19th February
written by Todd Harrison

This is Part 6.  It is the final installment because I did get the power supply working. You may want to first follow (part1), (part2), (part3), (part4) & (part5).

Somehow I or the crap designed circuit damaged one or more of the chips during part 1.

I started by testing my extra PWM chip (UC3843N) on a bread board. It was a new chip which was never used and it was testing fine until I turned the wrong knob and let out all the magic blue smoke. I took out the PWM chip that was in the control board since part 1 and it tested as bad. In fact Vcc was being shorted to ground. That explained a lot.

I ordered another PWM chips from Digi-Key and after installing it the controller and motor started working. I was having some speed regulation issues which I attributed to not having the heat sinks connected. At that time, which was the end of my video, I assumed the controller was functioning the best it could considering its poor design.

After delivering the motor and controller to HeatSync Labs one of the clever hackers there looked into the speed regulation issue which was not clearing as I thought it would once the heat sinks were mounted. He found another chip on the board that was bad, one of the op-amp chips. It was a chip I too had replaced over a year ago so something was killing the chips on the control board quite easily. This control board was such a pile of crap from day one.

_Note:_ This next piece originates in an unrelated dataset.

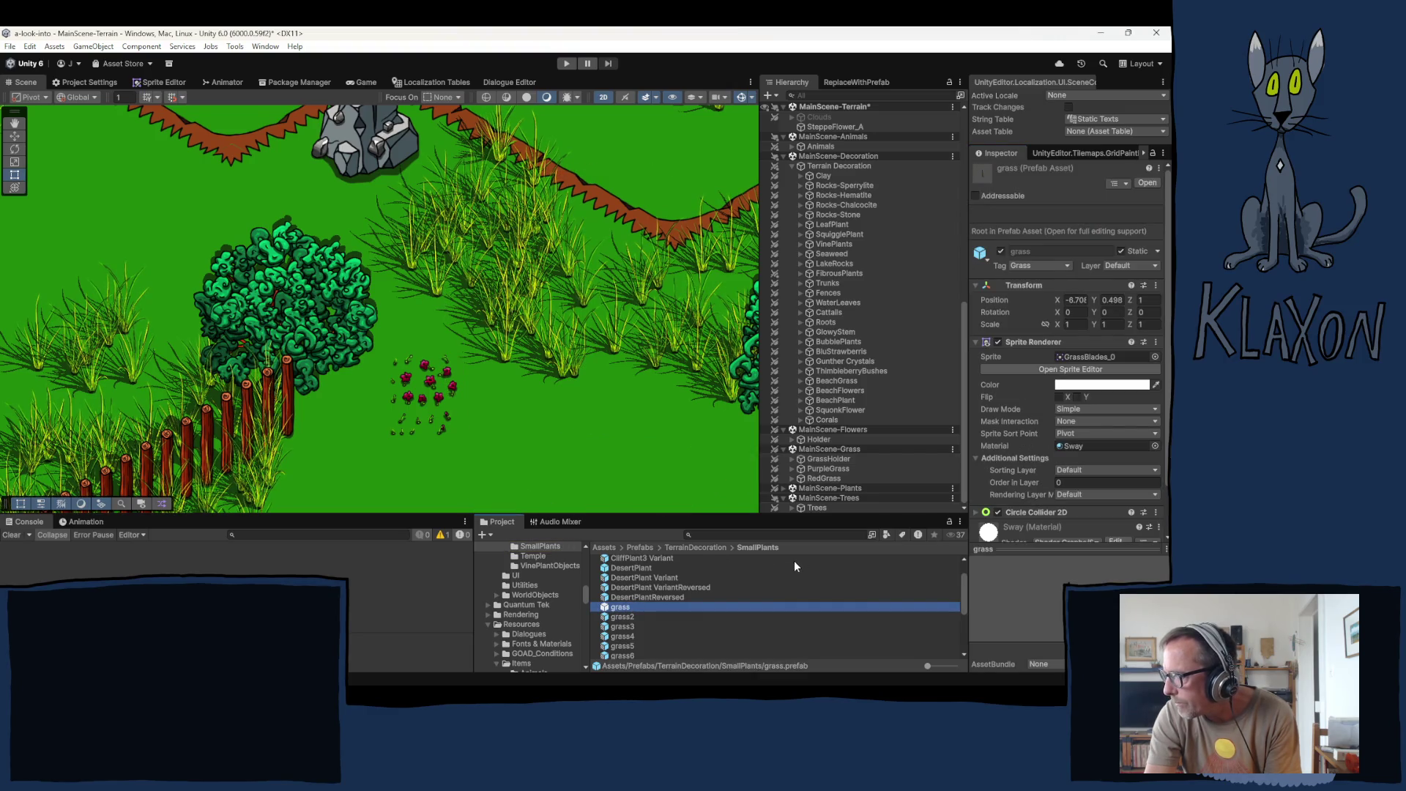
pyautogui.keyDown('ctrl'); pyautogui.click(616, 612); pyautogui.keyUp('ctrl')
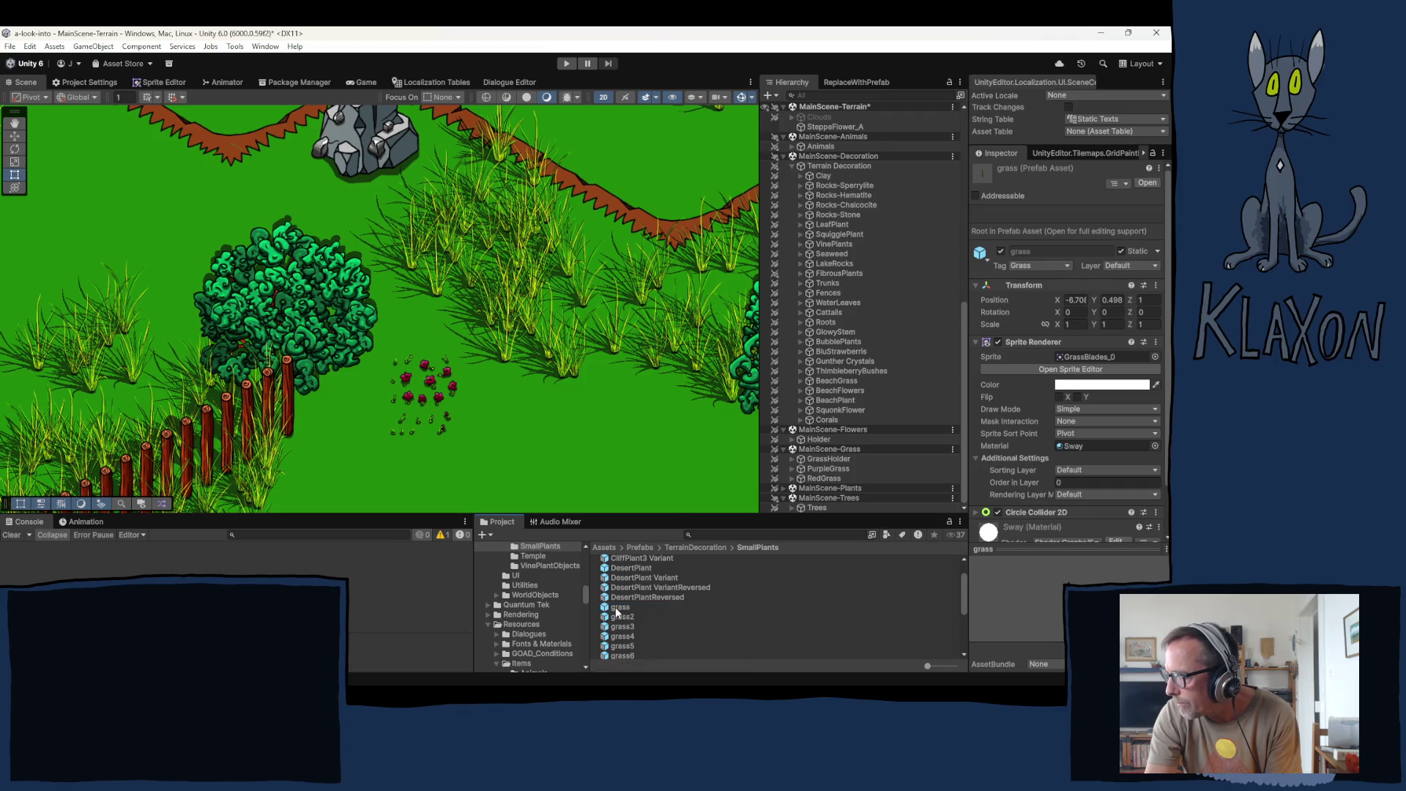
pyautogui.doubleClick(616, 612)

It is working marvelously now so if you’re ever in Mesa Arizona swing by HeatSync Labs and try out their great little mini lathe. Maybe make yourself an aluminum chess piece or two.

Thanks for joining!


  1. [...] It can be a real drag to fix a circuit board which has stopped working as intended, especially if you don’t have any reference material for the product. That’s the position that [Todd Harrison] found himself in when the controller for his mini-lathe gave up the ghost. He undertook and hefty repair process and eventually mapped out and repaired the driver board. [...]

  2. 22/02/2012

    Nice work Todd! Glad you finally got that thing working after all this time.

  3. brian

    This was a fantastic series! I would love to see more of these sorts of very in-depth troubleshooting videos from you. To someone just starting out reparing electronics, this is pure gold!

  4. Graham

    A couple of tips from one who has repaired many power supplies.
    1 Always use an isolation transformer from the start.
    2 Put about a 100W light globe in series with the AC input. With no load this will have no effect when testing but any fault with the board should not blow any more bits up but will just light the globe up. The state of the globe will also show how much current is being drawn.

  5. Graham

    3 Consider using a light globe or two ( of the correct voltage) in the output as a dummy load whilst testing.

  6. 30/08/2012

    @Graham, O’so true. I got the light bulb tip from others as well. I have purchased the parts to make an in-line light globe switch box, just haven’t put it together. I should make a post on that with a demo video because it is such a great tip. Thanks.